One of my buddies at the school loves the color purple.  I don't know if he's a UW Husky or what, but I told him I'd dye his gi for him.  Picture was taken with my iPhone, so it's not the best shot, but thought you guys might like to see how it turned out:


----------



## Kolton

Interesting choice, turned out nice though


----------



## Steve

haha.  Yeah.  Purple wouldn't be my first choice, either.   I tried to pick a nice, dark purple so he wouldn't look like grape jelly.

So far, my favorite is gray.  I'm going to do a couple of orange ones for another friend, and then I'll do another for myself...  thinking silver/light gray.  I'm working up to tie dye.


----------



## Xue Sheng

Purple Haze all in my gi,
lately things don't seem like me,
actin' funny but I don't know why
'scuse me while I smack this guy.


Nice job but I mst admit I am not a big fan of purple


----------



## Steve

Xue Sheng said:


> Purple Haze all in my gi,
> lately things don't seem like me,
> actin' funny but I don't know why
> 'scuse me while I smack this guy.
> 
> 
> Nice job but I mst admit I am not a big fan of purple


Funny. 

Purple is a personal choice.  But I'm very pleased with how it turned out.  I'll post pictures of the other ones I dye.  Going to try to get one done this weekend.


----------



## terryl965

Nice job considering the color choice...


----------



## Steve

Orange is coming up soon.  I have a gray one and an orange one to do.  I have the gray dye, but the orange dye is in the mail.  Probably won't have that one by this weekend.

I like the tacky BJJ gis.  It's awesome.  At some point, I'm going to figure out how to do batik, so I can create some cool negative space effects.


----------



## searcher

Are you using vinegar to set the color?    I did a few different Gi in the past, but the color always wanted to bleed onto my skin when I would sweat.


----------



## Steve

I use fiber reactive procion dye.
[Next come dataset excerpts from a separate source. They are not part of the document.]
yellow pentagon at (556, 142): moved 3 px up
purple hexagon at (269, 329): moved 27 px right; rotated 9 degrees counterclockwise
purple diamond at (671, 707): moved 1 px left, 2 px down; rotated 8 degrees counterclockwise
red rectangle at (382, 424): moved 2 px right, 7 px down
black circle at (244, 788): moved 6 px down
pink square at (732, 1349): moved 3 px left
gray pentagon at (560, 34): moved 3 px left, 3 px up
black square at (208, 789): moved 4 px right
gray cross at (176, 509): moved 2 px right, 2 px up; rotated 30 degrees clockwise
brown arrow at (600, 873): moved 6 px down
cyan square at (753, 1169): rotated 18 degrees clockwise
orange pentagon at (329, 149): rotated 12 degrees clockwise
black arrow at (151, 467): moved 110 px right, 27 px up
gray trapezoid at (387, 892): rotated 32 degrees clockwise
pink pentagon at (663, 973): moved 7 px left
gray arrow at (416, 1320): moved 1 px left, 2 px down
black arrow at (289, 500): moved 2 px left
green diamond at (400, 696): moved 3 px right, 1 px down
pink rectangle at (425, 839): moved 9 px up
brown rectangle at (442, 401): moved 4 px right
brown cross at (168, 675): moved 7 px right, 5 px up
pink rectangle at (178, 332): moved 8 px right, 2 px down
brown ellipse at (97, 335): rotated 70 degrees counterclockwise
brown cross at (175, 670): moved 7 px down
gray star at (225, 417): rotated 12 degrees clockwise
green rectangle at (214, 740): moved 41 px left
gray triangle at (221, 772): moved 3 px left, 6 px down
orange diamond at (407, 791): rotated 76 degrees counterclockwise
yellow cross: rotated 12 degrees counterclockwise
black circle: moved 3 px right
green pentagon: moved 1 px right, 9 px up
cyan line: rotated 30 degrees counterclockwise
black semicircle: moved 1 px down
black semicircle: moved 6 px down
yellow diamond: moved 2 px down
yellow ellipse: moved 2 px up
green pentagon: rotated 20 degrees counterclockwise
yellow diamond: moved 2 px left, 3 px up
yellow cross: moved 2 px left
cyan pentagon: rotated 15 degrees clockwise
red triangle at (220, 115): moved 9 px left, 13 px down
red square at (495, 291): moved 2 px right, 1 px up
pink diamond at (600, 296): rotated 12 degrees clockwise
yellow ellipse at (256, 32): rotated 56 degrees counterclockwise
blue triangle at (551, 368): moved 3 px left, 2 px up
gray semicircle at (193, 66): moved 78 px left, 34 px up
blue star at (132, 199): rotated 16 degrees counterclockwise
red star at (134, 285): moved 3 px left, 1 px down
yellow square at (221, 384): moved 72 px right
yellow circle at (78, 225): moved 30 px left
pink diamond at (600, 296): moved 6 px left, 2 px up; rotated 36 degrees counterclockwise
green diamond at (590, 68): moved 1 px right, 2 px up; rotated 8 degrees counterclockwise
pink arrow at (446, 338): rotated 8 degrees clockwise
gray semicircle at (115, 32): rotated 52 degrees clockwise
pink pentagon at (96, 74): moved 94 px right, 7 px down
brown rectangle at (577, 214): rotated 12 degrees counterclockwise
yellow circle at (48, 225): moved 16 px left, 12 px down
I set it using soda ash. If it's a really dark color, like the purple, I use an additional chemical fixer to take care of "fugitive" color.   Honestly, though, the added fixer is more to keep it from fading than to keep it from bleeding.  Using a high quality dye and the soda ash has been sufficient to avoid any bleeding or issues like that.

It's not difficult to do, but I really recommend that you use a high grade dye along with professional quality materials. I purchase all of my stuff from Dharmatrading.com and haven't had any problems at all.


----------



## Xinglu

So... how'd they turn out?  I've been waiting all weekend to see these!


----------



## Steve

Xinglu said:


> So... how'd they turn out? I've been waiting all weekend to see these!


 I'm actually holding off on the orange one.  He wants me to try the batik thing and I don't have a double boiler to devote to melting wax.  

The plan is tomorrow I'm going to dye a Teko gi Wedgewood Blue.  I'll post pictures.


----------



## teekin

Ohhh Please Please Please do a Batik one. I too love the loud Funky colored ones. BJJ is all about FUN so why not have fun with your work out Gi??

Lori


----------